La violenza sulle donne non cade dall’alto, poggia su violenze sottili e quotidiane che più o meno ciascuna di noi vive e accetta. E sono così intersecate con il sistema che chi le perpetua non se ne rende nemmeno conto.
Gli uomini, anche i nostri uomini, spesso credono di non essere sessisti, molti ad esempio non si rendono conto che le battute o i complimenti di un certo tipo sono violenza.
Oppure capita- mi racconta mia figlia- che a vent’anni in discoteca i ragazzi si sentano autorizzati a prenderti da dietro e strusciarsi. E lei ha pensato: “Forse quello non è il posto giusto per me”.
Ma il posto giusto per noi non c’è. Non lo sono le strade la sera o gli autobus, sugli autobus le mani sono lunghe e lo stato di allerta in una donna è un fatto costante.
Le violenze sottili sono quelle per cui se un uomo parla riceve più attenzione di una donna, sono quelle per cui in una cena sono le donne che si alzano per sparecchiare.
“Alla lavastoviglie ci penso io” dice il padrone di casa di turno, perché come prepara la lavastoviglie un uomo non la prepara nessuno!
È violenza ogni azione di cura che non ha altra scelta se non il nostro tempo.
È violenza, “ La mamma è la mamma, non c’è nulla da fare!” e il padre è l’altro genitore ed è troppo comodo pensare che non sia indispensabile tanto quanto.
È violenza dover essere delle eroine.
Lo smart working è una violenza perché è un’esigenza del sistema patriarcale averci a casa e un ritieni alla sottomissione allontanarci dai posti di lavoro.
È violenza non avere un conto proprio da gestire. È violenza il fatto che guadagniamo meno degli uomini e siamo economicamente ricattabili.
È violenza credere di non fare abbastanza solo perché siamo donne. È violenza organizzare la nostra vita come se fossimo da sole invece abbiamo un marito o un compagno che giustifichiamo perché lavora!
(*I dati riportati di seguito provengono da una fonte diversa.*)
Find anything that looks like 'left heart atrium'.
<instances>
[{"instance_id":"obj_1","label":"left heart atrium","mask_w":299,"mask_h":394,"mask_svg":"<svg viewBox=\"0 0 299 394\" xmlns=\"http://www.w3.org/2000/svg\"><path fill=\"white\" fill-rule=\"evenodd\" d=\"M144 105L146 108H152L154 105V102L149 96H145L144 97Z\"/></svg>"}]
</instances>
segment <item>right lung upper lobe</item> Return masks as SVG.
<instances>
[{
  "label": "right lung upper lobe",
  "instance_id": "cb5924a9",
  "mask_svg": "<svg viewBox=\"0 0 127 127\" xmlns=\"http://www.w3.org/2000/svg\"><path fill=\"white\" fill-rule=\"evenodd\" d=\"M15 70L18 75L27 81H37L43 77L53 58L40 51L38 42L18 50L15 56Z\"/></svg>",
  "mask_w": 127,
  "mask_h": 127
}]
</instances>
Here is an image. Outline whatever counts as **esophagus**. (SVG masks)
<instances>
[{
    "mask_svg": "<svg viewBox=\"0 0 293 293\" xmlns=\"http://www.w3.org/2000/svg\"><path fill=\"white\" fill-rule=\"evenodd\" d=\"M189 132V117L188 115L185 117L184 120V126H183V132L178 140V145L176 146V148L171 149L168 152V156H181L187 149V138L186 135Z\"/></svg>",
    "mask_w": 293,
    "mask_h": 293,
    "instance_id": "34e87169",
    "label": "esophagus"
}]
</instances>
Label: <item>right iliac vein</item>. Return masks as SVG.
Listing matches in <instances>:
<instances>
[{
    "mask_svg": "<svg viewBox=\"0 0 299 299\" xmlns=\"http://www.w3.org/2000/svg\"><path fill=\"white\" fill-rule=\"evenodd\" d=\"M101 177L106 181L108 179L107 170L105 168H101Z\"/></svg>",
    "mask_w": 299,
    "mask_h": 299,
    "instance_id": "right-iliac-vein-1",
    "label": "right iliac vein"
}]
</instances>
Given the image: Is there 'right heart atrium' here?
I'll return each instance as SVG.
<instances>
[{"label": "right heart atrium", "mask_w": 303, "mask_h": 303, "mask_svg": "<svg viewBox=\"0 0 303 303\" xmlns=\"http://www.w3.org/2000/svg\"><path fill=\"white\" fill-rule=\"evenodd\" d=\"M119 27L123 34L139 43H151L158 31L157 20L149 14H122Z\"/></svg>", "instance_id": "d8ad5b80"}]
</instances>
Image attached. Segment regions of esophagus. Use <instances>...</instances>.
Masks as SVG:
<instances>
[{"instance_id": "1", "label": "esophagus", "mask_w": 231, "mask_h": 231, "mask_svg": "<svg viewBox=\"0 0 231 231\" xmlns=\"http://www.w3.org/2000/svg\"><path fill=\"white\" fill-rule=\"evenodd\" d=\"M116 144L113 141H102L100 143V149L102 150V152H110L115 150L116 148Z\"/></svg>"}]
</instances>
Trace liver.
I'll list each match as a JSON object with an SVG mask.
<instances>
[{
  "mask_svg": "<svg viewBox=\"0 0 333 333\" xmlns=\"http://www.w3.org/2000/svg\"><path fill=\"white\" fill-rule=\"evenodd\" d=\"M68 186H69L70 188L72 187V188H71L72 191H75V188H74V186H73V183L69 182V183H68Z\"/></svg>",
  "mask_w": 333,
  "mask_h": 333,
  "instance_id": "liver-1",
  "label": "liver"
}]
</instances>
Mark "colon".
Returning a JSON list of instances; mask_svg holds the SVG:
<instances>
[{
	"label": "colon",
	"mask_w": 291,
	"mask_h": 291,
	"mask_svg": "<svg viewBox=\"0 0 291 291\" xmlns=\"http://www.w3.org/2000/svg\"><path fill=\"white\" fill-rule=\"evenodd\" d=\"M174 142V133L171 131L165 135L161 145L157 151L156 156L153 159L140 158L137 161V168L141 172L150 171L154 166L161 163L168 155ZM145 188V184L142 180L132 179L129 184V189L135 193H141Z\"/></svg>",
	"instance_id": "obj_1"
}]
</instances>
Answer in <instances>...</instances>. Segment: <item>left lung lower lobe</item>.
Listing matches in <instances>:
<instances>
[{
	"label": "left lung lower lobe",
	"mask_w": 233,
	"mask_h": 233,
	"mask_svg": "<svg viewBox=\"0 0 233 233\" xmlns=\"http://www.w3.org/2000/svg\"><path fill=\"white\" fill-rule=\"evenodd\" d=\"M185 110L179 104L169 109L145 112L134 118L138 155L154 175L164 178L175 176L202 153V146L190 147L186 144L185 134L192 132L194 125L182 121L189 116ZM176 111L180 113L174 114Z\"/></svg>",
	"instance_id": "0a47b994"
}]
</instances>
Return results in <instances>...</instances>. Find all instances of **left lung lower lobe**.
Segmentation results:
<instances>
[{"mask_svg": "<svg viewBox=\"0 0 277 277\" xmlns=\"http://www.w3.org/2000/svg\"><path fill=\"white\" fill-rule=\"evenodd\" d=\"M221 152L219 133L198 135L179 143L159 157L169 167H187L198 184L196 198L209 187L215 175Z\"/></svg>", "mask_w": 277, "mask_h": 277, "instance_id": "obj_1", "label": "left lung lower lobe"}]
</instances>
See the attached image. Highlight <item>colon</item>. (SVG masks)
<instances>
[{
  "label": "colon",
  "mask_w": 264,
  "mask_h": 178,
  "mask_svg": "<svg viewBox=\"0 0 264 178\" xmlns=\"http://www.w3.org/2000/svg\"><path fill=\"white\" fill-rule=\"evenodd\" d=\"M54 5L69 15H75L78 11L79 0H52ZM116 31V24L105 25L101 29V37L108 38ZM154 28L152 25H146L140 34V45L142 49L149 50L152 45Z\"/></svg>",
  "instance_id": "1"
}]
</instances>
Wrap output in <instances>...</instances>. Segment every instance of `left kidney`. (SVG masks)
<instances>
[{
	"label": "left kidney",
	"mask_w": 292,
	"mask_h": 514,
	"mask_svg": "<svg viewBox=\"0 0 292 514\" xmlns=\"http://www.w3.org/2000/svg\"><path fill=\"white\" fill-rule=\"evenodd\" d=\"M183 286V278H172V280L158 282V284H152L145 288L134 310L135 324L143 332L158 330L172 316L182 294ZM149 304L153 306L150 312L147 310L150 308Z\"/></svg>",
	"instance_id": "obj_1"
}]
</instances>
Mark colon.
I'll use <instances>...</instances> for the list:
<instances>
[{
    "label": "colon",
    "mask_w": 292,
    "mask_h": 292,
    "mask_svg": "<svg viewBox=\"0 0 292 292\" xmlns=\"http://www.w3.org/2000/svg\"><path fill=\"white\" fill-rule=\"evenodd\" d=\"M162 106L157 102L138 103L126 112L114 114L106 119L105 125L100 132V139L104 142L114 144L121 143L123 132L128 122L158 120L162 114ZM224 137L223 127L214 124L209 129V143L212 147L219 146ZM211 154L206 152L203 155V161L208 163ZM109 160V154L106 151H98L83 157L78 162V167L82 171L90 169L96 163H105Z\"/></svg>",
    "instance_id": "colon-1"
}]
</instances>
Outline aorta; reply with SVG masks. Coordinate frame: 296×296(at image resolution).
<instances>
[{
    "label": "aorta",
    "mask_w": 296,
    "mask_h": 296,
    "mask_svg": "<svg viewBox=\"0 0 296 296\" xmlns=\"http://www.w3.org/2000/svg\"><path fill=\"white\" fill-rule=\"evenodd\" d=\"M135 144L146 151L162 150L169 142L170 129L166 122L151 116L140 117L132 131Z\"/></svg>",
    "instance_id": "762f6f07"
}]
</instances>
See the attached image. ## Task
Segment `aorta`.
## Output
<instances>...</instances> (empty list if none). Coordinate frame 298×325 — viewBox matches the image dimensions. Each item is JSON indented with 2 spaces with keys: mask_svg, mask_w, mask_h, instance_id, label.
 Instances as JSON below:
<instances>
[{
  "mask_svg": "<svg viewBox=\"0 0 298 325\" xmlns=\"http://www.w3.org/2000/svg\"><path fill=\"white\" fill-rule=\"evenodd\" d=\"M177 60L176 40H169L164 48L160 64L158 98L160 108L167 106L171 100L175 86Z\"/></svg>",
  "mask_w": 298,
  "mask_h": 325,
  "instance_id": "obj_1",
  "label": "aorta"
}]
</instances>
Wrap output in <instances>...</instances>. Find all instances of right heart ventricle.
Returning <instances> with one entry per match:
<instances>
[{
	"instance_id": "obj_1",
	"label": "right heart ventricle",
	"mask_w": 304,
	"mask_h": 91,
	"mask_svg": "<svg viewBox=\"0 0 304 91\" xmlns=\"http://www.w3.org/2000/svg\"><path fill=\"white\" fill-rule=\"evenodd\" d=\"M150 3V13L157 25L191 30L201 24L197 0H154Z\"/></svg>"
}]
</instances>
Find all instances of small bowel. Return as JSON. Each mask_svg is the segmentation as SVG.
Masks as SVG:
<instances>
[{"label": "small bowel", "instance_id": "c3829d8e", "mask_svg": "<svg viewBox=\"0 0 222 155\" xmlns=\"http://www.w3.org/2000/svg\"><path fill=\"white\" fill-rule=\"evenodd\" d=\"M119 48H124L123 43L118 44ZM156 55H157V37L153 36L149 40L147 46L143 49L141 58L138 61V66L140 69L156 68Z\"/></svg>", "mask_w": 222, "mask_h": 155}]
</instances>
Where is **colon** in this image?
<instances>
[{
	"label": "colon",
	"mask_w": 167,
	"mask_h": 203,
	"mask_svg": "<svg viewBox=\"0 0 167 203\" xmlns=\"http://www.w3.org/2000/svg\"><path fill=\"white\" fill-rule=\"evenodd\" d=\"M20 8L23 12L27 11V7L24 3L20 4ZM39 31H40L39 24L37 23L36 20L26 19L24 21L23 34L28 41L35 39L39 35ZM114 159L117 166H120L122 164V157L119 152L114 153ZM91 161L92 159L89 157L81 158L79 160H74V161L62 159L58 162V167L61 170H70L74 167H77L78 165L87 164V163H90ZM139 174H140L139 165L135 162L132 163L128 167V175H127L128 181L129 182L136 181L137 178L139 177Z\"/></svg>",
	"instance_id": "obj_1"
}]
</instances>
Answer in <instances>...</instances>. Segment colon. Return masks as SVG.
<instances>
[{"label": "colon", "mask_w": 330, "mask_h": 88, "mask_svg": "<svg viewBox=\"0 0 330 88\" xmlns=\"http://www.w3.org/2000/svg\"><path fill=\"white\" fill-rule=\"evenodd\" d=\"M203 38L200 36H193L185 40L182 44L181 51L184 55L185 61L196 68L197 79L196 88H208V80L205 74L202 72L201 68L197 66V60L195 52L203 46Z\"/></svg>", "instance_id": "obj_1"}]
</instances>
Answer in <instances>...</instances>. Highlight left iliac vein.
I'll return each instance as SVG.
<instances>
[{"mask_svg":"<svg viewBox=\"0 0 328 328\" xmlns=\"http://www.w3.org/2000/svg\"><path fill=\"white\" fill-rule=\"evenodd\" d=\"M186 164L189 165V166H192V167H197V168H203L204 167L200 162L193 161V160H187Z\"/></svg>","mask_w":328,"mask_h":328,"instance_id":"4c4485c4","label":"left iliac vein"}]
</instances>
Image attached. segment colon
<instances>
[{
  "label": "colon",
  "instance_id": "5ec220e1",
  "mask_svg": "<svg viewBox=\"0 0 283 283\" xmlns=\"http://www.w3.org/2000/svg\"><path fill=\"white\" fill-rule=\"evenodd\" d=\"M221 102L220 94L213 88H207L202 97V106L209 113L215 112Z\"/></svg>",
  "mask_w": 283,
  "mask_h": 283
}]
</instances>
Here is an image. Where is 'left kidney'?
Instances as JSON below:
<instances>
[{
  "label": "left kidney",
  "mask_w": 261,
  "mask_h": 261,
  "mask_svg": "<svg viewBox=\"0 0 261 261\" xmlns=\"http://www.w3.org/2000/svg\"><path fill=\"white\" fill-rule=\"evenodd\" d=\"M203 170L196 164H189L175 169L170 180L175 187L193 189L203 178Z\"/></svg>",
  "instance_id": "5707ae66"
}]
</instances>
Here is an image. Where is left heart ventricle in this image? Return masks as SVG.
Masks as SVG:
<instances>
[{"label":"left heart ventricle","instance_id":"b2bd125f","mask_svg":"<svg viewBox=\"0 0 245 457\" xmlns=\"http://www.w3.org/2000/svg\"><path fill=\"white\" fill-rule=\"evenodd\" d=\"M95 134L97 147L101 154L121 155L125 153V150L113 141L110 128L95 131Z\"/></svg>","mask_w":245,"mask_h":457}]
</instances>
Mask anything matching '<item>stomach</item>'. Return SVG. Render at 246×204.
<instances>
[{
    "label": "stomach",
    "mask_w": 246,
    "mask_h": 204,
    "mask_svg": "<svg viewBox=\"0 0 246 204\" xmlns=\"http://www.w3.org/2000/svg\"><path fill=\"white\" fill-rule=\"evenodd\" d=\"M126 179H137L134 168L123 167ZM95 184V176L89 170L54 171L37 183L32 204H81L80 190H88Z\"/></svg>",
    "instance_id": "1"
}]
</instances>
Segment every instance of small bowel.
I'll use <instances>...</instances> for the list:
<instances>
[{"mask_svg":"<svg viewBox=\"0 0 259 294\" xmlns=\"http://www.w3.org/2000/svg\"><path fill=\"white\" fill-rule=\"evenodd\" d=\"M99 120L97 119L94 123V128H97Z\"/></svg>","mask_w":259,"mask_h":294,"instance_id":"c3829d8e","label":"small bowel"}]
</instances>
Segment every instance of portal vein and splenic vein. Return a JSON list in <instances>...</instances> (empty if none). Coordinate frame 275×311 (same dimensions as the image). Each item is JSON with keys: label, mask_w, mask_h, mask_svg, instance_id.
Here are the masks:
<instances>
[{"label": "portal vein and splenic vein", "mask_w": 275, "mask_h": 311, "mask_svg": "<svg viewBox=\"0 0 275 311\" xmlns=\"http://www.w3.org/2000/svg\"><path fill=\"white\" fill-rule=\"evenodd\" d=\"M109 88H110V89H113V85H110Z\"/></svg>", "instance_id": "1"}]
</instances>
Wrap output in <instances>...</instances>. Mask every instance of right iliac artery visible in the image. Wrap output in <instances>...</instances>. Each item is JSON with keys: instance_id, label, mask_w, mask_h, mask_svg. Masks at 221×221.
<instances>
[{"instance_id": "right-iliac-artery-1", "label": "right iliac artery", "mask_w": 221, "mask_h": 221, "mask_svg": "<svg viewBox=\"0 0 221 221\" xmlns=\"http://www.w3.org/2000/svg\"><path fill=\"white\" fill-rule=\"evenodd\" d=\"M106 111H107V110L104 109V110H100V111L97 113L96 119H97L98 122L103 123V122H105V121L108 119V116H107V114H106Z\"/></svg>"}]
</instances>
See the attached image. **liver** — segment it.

È violenza tutta la rabbia che non possiamo esprimere, invece, se un uomo esplode viene considerato un fatto normale. “Sei isterica” è una frase violenta.
È violenza pensare che la procreazione sia lo scopo a cui siamo chiamate.
È violenza la bellezza che dobbiamo perseguire per soddisfare il piacere dell’uomo.
È violenza non sottrarsi alle violenze quotidiane almeno un po’, dire no e reggersi il dolore di non piacere, di non essere capite, dei musi, della famiglia contro quando diciamo “ora basta”, delle ripercussioni emotive.
Ogni volta che sottostiamo siamo vittime e un po’ complici, ed è dura lo so, ma mia figlia quando mi racconta di alcuni fatto mi chiede: “Devo accontentarmi?”.
“Per Dio no!” le rispondo, perché so bene cosa voglia dire farlo e so bene che accontentandosi e accontentando si ha la sensazione di essere meno sole ma è solo un’illusione. So bene anche questo.
Ma quando parliamo di violenza sulle donne, per aiutarne il superamento, noi dobbiamo, per quello che possiamo nella nostra quotidianità, scegliere di sottrarci, scegliere di starci vicine sapendo che in questo cammino verso la libertà non siamo sole.
Sapendo che ogni giorno c’è una ragazza nel mondo che cerca di sottrarsi alla violenza o che prova a non accontentarsi come, spesso, abbiamo fatto noi.
In fondo, lo sappiamo bene, non saranno gli uomini a salvarci sarà la sorellanza e noi dobbiamo sentirla, farne parte, appartenervi e sostenerla con le nostre piccole e fondamentali ribellioni quotidiane.
Noi dobbiamo perseguire la libertà di tutte per tutte.